=== Section Start ===

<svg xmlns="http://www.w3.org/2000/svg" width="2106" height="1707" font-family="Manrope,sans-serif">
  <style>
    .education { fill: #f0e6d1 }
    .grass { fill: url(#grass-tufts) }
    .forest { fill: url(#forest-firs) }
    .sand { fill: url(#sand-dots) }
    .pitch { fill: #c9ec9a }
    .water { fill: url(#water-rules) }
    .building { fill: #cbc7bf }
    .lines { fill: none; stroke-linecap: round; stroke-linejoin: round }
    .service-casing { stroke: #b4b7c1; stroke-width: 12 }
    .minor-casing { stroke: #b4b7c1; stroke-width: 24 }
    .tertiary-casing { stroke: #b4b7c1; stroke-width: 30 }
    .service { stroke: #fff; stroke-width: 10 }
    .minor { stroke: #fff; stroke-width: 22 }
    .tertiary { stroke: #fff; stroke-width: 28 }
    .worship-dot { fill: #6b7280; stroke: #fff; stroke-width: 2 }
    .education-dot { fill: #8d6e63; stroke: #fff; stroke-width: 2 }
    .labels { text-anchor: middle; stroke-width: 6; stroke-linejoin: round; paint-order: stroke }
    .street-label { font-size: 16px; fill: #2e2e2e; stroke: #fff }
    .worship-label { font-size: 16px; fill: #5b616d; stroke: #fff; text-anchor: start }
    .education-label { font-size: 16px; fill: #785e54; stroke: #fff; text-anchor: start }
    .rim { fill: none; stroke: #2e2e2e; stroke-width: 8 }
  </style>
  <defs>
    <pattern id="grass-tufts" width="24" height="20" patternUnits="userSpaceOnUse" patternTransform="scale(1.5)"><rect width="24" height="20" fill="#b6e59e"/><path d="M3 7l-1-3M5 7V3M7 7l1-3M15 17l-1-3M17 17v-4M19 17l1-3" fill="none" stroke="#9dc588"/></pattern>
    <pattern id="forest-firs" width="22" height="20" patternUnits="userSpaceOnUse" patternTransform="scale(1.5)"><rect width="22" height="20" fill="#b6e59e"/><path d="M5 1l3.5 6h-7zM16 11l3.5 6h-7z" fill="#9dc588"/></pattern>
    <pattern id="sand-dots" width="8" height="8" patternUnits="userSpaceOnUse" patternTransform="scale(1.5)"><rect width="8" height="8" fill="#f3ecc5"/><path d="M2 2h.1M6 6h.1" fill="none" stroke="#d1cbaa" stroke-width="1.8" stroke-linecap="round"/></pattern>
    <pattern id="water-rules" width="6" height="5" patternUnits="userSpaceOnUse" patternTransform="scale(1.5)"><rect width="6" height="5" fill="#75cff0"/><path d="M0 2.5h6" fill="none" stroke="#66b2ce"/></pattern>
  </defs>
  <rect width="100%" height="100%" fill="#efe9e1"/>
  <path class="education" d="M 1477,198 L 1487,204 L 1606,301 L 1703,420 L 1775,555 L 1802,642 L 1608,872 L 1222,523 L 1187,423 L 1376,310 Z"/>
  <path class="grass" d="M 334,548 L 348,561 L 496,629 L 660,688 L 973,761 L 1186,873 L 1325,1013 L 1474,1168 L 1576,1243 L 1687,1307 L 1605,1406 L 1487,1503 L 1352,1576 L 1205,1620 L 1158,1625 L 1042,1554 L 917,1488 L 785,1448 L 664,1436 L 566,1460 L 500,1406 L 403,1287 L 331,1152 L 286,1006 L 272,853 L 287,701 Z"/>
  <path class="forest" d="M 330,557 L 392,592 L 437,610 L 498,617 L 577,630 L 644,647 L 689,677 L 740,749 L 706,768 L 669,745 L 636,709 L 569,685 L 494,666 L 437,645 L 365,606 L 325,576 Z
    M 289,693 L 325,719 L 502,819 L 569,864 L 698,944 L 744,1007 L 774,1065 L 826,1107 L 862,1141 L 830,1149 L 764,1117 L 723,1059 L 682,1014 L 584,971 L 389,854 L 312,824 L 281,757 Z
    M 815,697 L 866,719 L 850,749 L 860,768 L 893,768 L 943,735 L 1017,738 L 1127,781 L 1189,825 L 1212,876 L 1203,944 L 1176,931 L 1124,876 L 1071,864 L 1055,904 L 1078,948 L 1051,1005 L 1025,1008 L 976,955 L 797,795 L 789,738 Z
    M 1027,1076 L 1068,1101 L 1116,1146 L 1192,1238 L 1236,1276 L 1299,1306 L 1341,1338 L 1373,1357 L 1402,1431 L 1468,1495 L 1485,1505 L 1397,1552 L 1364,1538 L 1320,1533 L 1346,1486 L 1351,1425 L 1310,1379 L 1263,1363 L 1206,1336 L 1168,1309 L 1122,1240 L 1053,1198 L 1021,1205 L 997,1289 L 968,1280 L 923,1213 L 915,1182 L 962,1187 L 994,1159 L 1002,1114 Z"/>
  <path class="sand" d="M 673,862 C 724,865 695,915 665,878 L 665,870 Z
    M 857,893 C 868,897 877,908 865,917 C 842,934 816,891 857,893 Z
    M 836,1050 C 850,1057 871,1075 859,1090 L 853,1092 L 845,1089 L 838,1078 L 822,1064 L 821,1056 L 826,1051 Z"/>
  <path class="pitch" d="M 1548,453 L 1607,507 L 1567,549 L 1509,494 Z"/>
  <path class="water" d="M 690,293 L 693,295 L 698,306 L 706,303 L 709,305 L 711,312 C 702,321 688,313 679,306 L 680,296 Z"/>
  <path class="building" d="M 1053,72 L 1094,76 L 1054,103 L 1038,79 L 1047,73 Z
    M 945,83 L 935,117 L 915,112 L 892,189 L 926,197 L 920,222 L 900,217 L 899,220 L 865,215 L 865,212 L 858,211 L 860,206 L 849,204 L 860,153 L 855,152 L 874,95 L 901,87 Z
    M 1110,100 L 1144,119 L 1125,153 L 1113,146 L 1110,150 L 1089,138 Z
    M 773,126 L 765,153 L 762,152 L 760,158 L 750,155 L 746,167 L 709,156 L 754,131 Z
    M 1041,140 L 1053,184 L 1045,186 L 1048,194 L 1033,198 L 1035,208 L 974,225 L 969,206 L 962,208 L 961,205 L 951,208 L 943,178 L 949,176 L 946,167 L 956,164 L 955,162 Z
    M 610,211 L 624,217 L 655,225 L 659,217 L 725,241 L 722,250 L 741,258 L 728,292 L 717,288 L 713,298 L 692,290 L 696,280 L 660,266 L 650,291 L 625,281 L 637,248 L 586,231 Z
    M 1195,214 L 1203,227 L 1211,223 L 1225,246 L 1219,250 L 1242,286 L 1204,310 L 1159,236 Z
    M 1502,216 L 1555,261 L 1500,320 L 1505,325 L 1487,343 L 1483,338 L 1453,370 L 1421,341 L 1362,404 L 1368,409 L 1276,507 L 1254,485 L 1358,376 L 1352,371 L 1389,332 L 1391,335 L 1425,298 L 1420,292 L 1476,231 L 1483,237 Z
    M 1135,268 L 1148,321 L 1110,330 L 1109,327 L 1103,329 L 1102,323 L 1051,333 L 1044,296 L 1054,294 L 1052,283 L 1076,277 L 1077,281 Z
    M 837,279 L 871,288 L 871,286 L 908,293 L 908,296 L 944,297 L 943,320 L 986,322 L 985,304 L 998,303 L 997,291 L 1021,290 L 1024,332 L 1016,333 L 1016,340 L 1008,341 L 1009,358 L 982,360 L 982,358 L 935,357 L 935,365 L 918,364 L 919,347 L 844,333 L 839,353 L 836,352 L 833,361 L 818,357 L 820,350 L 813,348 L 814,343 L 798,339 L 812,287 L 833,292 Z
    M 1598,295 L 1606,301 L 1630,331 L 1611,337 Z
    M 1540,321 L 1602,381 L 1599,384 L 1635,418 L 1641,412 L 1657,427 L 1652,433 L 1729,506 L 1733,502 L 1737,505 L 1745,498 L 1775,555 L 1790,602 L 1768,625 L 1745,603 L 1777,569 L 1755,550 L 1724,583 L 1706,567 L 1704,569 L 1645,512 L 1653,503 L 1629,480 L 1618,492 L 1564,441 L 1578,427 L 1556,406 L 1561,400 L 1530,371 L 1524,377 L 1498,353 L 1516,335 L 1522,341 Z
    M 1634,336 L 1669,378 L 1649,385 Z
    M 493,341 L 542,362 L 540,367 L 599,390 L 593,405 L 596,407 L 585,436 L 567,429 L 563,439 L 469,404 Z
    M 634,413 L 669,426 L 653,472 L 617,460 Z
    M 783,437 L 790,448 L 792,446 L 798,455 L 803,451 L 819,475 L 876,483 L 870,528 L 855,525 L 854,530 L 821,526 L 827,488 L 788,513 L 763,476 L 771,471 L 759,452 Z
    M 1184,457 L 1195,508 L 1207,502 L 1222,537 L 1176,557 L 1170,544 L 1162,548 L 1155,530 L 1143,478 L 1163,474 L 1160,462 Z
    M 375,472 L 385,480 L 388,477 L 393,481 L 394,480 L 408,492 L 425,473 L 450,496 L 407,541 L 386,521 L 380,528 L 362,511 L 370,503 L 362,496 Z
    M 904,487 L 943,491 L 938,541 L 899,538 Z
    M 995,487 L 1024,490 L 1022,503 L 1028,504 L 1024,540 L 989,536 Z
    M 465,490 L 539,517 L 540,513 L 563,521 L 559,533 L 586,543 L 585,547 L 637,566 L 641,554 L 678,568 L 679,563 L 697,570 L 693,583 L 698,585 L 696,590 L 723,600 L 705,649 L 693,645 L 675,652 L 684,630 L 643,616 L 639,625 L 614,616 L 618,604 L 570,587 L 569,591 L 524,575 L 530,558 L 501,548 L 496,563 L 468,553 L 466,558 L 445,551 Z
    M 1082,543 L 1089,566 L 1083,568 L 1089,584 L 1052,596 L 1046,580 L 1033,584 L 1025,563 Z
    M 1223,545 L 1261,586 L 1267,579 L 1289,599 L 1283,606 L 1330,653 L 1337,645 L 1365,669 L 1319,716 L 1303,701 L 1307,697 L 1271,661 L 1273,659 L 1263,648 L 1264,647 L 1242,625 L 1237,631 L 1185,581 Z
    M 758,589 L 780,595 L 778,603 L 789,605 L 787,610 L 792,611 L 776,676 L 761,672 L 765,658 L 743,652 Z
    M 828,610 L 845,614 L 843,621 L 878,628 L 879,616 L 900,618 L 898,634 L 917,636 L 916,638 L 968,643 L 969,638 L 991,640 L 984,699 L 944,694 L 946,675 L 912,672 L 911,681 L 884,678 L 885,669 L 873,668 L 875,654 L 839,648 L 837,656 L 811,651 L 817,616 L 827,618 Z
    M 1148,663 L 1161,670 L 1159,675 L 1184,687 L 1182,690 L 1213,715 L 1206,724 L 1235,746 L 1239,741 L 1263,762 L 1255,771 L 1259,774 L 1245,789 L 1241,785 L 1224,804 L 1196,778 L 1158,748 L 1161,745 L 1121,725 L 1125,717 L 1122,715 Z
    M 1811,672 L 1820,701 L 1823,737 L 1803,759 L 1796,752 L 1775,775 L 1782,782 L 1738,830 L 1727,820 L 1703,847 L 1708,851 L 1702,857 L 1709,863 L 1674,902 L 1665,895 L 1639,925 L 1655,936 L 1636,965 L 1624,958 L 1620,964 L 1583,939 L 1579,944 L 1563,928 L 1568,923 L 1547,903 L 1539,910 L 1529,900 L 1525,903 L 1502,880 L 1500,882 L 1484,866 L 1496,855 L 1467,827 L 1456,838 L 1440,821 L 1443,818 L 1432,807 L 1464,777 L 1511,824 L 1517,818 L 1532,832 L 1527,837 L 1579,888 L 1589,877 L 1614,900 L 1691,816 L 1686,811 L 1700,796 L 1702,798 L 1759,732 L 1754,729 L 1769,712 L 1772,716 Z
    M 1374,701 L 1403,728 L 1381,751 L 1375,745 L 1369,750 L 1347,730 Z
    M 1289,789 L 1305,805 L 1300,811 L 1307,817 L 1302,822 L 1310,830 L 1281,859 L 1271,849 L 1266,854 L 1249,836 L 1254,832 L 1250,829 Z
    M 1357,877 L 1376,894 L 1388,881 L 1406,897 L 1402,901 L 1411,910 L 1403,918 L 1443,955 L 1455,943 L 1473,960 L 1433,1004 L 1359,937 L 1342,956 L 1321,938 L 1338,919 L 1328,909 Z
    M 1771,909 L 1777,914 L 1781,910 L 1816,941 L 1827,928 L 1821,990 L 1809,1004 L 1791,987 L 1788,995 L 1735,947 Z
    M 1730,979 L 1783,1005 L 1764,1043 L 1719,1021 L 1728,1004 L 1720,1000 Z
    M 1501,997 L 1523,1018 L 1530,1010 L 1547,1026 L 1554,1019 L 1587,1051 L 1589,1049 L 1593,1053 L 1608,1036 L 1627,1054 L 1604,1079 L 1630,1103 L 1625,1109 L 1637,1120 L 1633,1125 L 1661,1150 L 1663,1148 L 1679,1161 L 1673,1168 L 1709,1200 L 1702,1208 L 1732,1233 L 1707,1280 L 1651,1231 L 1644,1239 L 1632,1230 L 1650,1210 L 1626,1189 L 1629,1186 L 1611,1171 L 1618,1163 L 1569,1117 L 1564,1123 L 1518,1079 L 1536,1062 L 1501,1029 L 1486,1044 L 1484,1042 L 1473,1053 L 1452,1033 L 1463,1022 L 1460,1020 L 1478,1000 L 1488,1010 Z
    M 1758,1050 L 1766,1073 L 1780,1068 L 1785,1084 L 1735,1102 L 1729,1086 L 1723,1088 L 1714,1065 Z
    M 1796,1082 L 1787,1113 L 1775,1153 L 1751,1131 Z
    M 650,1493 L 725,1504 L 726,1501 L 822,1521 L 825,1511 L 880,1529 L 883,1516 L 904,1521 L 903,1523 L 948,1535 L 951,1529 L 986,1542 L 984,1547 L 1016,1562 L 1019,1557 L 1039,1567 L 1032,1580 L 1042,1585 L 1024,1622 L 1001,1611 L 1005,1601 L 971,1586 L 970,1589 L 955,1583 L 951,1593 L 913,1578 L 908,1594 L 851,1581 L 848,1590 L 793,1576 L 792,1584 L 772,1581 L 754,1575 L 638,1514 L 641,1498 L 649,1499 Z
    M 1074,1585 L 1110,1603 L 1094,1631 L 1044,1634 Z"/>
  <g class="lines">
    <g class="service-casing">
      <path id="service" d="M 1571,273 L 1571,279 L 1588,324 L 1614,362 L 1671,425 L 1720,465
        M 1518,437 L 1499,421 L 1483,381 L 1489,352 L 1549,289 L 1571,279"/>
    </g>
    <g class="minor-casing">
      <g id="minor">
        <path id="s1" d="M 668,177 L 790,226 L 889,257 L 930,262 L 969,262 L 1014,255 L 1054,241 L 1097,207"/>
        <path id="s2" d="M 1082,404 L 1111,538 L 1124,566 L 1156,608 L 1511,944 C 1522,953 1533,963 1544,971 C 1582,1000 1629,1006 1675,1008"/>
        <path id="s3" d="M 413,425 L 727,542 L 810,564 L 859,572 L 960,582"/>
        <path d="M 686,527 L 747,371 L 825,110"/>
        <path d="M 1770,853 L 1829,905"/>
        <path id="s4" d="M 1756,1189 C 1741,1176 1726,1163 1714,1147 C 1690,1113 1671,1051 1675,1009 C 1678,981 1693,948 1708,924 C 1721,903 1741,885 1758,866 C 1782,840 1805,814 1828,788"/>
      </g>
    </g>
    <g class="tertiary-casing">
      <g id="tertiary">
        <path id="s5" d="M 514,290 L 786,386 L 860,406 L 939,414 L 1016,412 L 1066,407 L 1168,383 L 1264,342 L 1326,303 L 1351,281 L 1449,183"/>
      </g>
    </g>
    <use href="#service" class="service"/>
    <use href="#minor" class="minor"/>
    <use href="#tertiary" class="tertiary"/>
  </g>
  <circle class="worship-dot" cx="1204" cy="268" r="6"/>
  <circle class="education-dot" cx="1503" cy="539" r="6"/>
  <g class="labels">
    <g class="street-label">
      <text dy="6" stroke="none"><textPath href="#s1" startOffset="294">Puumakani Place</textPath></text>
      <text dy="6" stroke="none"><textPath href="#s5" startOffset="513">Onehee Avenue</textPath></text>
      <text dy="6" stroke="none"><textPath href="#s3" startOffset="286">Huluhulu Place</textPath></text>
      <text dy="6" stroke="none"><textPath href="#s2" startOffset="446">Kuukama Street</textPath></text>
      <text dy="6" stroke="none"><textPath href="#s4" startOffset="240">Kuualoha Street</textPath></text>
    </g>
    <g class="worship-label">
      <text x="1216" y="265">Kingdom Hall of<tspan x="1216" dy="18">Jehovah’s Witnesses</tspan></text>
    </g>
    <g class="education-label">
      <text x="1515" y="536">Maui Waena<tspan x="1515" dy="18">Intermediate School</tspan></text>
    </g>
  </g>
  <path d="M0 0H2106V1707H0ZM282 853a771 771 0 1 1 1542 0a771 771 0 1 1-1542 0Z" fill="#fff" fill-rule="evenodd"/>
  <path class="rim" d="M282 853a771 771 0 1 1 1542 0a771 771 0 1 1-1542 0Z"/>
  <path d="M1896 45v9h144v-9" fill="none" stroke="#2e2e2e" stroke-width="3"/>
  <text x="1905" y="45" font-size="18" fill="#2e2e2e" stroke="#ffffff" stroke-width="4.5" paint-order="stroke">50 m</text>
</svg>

=== Section End ===

*Work request*: Among the records above, a stretch begins at the line containing "M 1041,140 L" and ends at the line containing "M 1195,214 L". Restate that stretch word for word, and nothing else.

*The answer*:
    M 1041,140 L 1053,184 L 1045,186 L 1048,194 L 1033,198 L 1035,208 L 974,225 L 969,206 L 962,208 L 961,205 L 951,208 L 943,178 L 949,176 L 946,167 L 956,164 L 955,162 Z
    M 610,211 L 624,217 L 655,225 L 659,217 L 725,241 L 722,250 L 741,258 L 728,292 L 717,288 L 713,298 L 692,290 L 696,280 L 660,266 L 650,291 L 625,281 L 637,248 L 586,231 Z
    M 1195,214 L 1203,227 L 1211,223 L 1225,246 L 1219,250 L 1242,286 L 1204,310 L 1159,236 Z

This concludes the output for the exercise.